*** Opening Material provided ***
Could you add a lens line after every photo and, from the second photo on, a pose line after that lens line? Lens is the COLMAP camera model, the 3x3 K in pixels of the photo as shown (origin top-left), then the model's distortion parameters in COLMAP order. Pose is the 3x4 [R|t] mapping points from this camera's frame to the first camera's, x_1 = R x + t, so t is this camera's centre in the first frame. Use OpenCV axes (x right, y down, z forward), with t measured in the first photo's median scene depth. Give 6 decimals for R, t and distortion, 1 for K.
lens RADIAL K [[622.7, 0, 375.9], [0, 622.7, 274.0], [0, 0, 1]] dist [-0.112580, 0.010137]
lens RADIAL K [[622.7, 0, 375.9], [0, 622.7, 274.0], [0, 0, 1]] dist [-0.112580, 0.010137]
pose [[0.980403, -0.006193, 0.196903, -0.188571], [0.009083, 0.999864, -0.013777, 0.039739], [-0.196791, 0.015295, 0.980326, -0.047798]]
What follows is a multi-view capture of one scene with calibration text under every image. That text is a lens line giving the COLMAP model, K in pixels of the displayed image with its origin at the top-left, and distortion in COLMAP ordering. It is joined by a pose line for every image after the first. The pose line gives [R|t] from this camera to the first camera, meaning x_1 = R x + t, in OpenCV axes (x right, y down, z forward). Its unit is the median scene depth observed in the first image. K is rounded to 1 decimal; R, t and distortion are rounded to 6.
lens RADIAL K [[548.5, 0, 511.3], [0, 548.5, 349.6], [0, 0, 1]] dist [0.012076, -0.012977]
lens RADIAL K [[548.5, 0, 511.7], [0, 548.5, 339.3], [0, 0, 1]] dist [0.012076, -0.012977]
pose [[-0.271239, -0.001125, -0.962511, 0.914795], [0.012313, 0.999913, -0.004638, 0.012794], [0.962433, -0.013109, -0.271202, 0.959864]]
*** Closing Material provided ***
*** Opening Material provided ***
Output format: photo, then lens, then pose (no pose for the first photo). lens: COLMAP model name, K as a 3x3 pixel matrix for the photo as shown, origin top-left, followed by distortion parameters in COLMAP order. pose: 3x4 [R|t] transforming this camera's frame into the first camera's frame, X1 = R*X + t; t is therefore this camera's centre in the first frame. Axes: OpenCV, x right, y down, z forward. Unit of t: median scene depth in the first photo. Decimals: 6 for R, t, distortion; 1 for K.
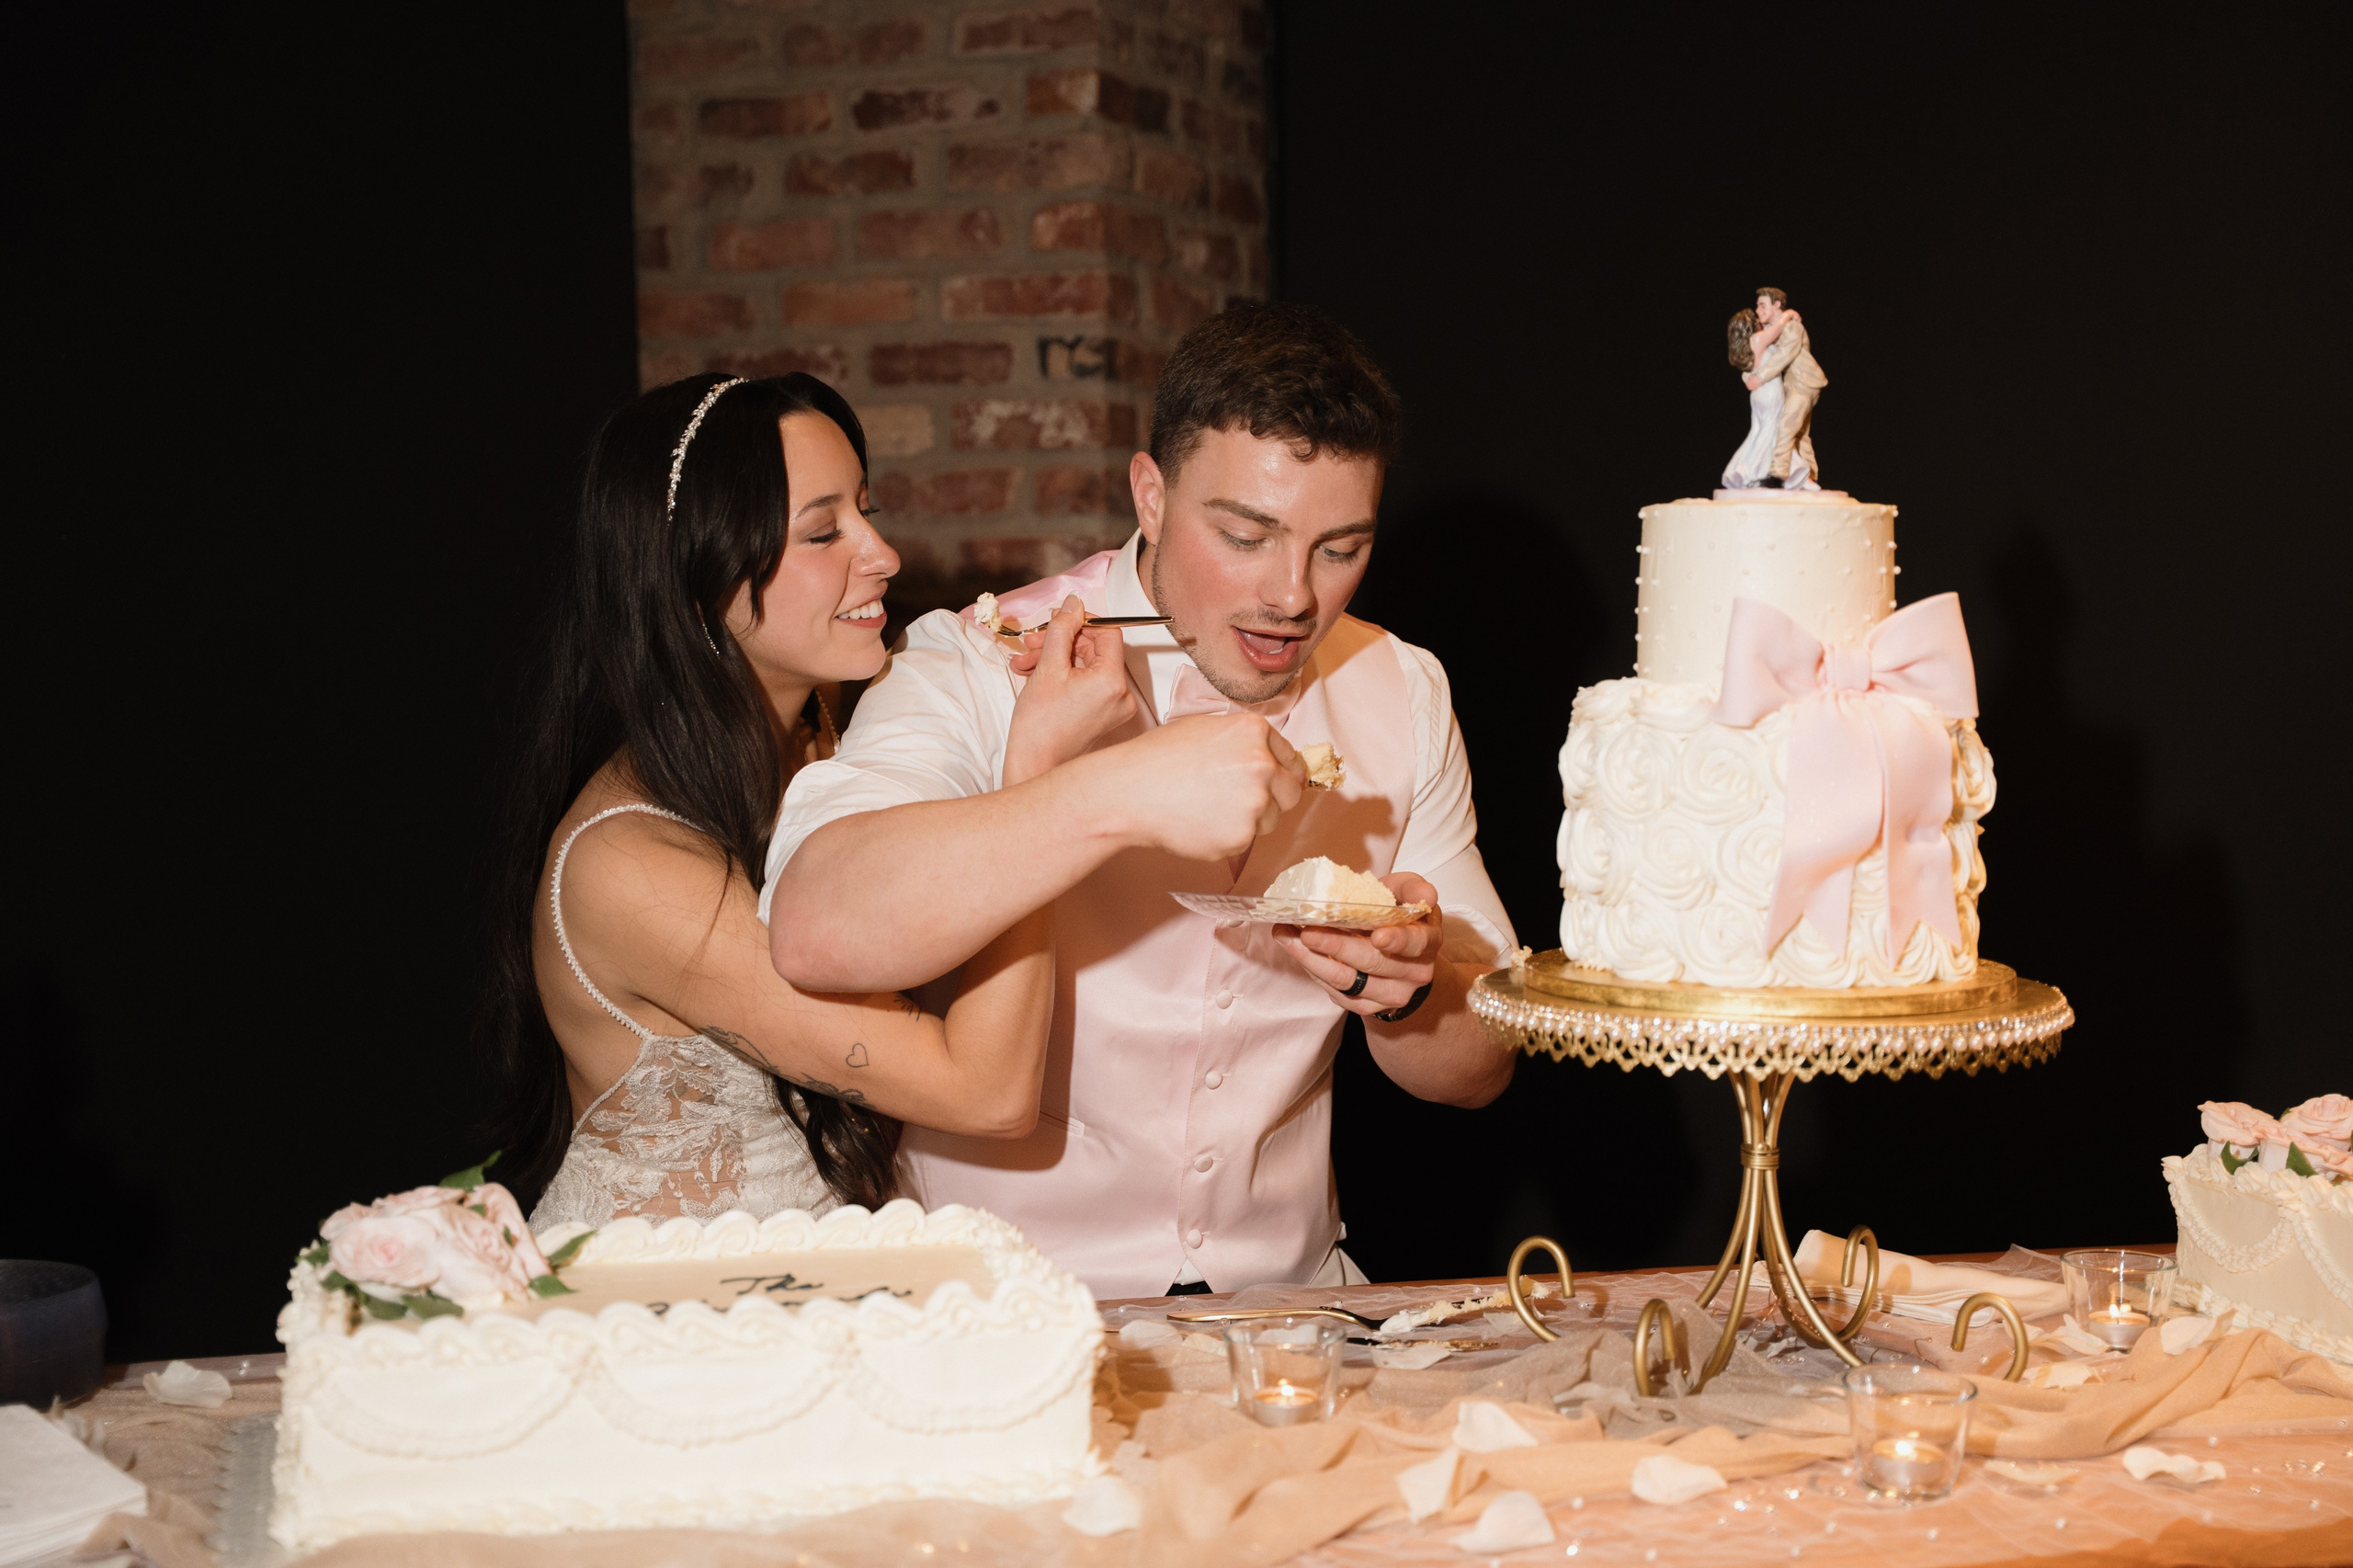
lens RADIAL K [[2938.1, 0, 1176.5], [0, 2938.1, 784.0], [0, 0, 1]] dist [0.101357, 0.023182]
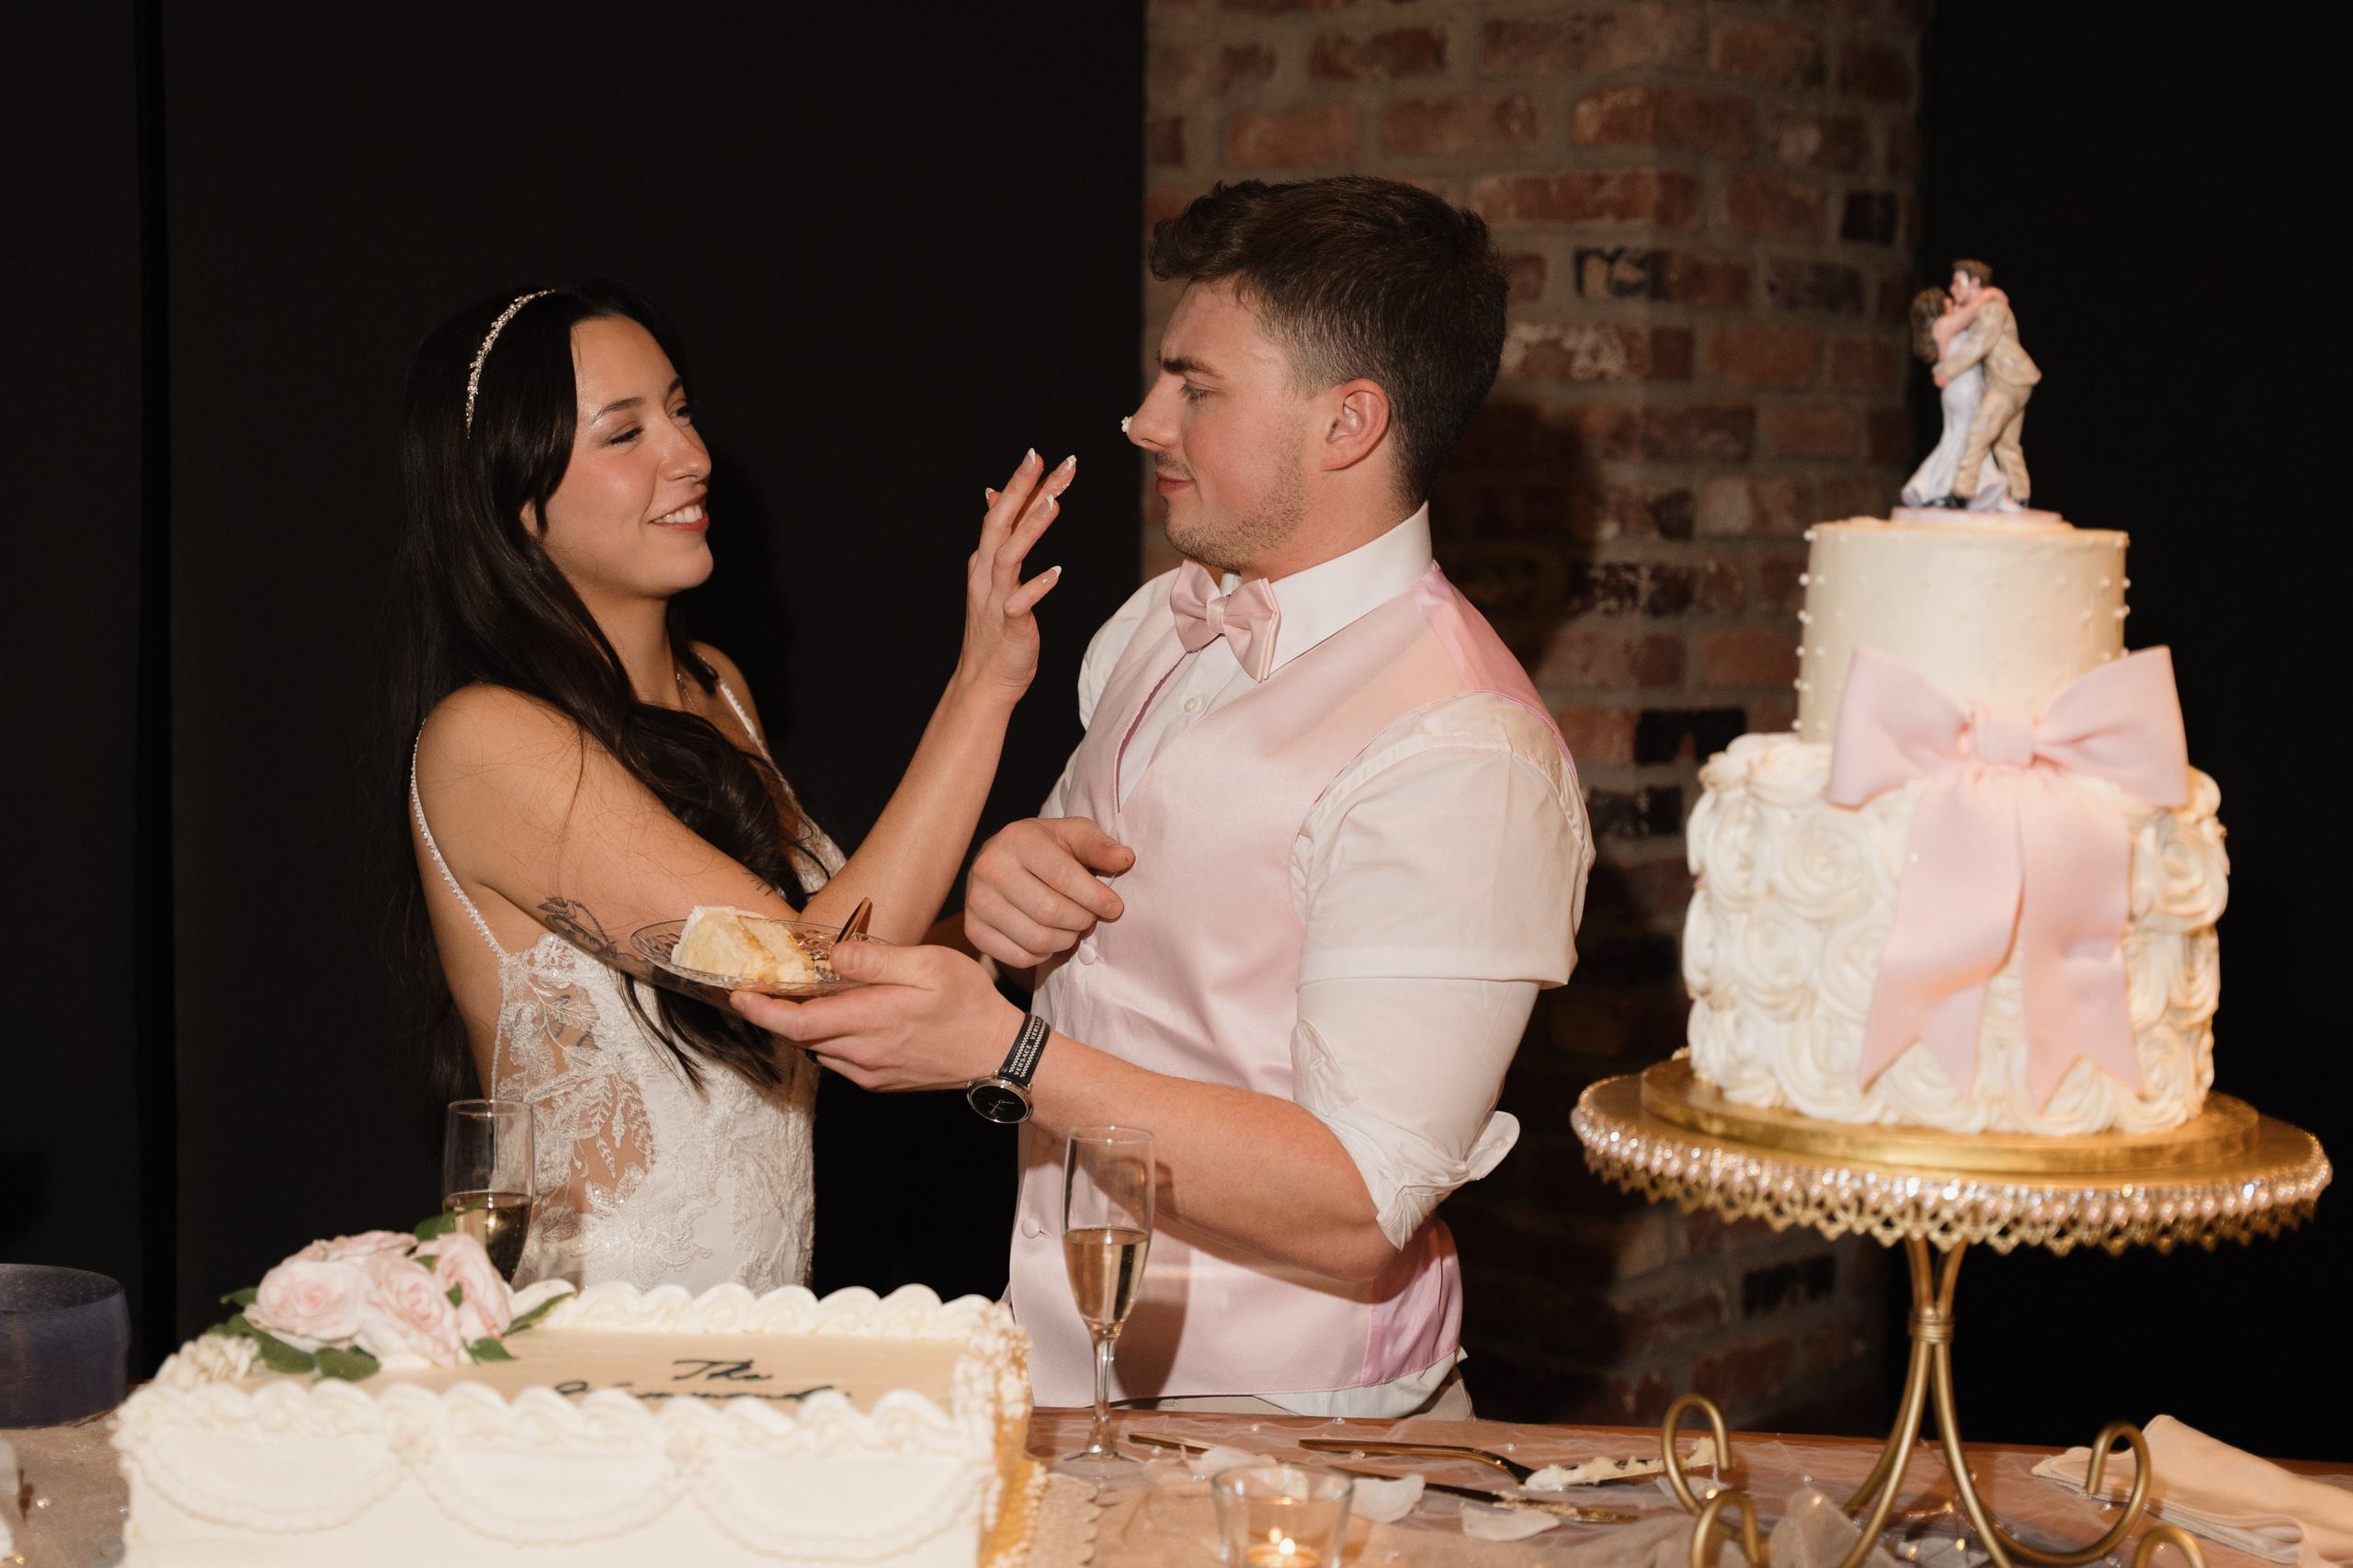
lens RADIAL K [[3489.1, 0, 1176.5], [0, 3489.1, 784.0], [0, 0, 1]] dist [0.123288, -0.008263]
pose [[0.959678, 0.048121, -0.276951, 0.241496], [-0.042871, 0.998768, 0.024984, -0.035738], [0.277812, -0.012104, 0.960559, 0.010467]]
*** Closing Material provided ***
*** Opening Material provided ***
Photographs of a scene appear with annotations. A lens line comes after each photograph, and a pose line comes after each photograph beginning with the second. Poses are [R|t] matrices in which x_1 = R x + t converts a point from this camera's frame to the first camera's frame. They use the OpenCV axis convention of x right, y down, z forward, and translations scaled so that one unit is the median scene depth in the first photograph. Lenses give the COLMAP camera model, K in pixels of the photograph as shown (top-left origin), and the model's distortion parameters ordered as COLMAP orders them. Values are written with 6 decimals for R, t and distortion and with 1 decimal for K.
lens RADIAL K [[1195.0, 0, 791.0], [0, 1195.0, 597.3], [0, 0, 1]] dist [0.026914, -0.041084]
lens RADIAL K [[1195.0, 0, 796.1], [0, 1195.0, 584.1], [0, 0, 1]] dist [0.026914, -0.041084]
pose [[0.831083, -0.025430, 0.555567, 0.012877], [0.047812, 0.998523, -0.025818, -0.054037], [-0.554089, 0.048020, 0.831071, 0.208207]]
*** Closing Material provided ***
__Prompt__: Count the lines in the data above that contain the string "Output", with uppercase and lowercase treated as different. Give only the number.

__Reply__: 1